Permítanme contarles. Creo que estamos en una vida que, en más de una ocasión, se nos vuelve un laberinto, o varios. Sabemos, o pensamos que sabemos, el camino para salir de ellos y no acertamos. Ensayamos uno u otro atajo. Volvemos a andar por donde antes caminamos, creyendo que ese es el sendero adecuado, pero nos damos cuenta de que estamos en lo mismo, una y otra vez. Aquí es donde entra en juego la voz. En este caso la de Juan. Por encomienda del Señor, es el que nos señala el camino, por dónde ir para obtener la salvación. De nosotros depende. O nos soltamos de la pared y dejamos los pasadizos que creemos controlar, o nos quedamos en ese encierro para siempre. Este evangelio es el de la esperanza, pero también el de la conversión, el del cambio. Es necesario, si queremos algo mejor, que aprendamos a confiar en eso que se nos anuncia.

Cada uno sabe en qué laberinto está metido. Algunos son fáciles de recorrer y se sale de ellos sin problemas, pero otros se hacen demasiado escabrosos e intrincados. Hay una voz, hoy la de Juan, también la de Dios, que nos señala el recorrido hacia la liberación. Esa voz se hace más patente a medida que nos acercamos a la Noche Buena.

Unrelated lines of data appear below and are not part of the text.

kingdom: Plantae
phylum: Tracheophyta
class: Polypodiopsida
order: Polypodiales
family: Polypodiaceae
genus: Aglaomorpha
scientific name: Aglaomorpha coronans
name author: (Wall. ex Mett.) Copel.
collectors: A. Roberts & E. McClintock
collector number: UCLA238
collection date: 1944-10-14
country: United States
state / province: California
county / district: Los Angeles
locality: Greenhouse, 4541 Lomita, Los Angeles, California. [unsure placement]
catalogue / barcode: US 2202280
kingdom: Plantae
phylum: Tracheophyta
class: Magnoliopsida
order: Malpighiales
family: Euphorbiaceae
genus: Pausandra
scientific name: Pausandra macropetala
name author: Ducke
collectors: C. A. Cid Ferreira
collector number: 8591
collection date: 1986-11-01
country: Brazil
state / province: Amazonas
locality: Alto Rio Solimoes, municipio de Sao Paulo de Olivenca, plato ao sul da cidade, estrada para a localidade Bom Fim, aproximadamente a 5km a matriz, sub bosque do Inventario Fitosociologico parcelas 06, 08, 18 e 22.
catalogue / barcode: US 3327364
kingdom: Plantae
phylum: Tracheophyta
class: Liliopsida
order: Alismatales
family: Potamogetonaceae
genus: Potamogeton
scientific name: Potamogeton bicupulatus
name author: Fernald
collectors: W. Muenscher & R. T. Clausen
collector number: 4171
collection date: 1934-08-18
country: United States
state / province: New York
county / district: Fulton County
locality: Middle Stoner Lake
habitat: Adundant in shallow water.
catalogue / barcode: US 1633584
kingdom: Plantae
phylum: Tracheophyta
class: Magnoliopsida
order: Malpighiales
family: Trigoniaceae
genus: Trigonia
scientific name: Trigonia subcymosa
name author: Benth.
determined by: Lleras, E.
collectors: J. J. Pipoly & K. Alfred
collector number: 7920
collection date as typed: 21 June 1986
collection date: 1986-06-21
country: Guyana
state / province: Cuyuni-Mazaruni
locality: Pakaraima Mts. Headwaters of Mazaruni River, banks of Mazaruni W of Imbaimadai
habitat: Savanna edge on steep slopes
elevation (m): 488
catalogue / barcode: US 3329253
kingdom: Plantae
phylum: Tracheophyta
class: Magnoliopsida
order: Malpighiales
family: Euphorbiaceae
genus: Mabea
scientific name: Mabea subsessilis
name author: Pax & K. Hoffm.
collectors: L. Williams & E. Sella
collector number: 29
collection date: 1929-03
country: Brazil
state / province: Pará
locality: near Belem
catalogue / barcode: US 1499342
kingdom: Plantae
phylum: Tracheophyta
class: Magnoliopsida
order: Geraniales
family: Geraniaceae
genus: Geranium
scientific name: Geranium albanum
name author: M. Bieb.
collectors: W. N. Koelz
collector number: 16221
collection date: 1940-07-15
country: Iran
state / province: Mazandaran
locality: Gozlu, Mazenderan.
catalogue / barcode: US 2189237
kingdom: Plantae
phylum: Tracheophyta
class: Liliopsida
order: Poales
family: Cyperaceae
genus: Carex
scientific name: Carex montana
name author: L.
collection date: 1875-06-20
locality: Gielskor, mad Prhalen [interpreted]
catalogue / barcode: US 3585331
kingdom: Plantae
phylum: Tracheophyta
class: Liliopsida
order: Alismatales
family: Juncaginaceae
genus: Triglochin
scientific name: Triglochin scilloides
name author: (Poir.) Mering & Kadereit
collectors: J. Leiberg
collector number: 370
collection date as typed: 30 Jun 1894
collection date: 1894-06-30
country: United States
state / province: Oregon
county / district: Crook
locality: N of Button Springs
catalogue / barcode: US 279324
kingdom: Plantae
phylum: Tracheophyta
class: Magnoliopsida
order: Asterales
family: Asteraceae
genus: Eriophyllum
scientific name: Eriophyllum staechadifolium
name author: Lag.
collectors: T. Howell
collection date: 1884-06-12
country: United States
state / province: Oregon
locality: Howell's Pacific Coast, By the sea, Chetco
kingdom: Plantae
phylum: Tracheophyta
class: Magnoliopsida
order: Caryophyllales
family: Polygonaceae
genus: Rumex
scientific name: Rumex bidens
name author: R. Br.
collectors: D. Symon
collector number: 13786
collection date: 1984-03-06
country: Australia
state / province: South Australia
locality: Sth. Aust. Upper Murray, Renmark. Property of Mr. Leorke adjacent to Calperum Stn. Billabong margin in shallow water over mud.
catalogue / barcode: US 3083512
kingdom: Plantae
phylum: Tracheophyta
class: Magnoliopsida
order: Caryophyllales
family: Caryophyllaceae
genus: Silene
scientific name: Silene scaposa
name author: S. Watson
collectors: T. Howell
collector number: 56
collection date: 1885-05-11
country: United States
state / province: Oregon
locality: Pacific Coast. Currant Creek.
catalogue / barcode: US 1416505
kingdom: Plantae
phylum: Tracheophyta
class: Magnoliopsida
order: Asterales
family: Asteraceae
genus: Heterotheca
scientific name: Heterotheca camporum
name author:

Está en nuestras manos el seguir enredados en nuestros asuntos o caminar hacia una luz nueva y renovada, como la del Niño Dios. Cambiar el rumbo y llegar a salir, a la claridad, es más fácil una vez que estamos decididos y escuchamos con atención.

¿Qué hacemos? ¿Hacia dónde nos dirigimos? ¿Continuamos pegados a la pared que nos promete salvación o nos soltamos y nos entregamos a la voz que anuncia un camino nuevo, diferente?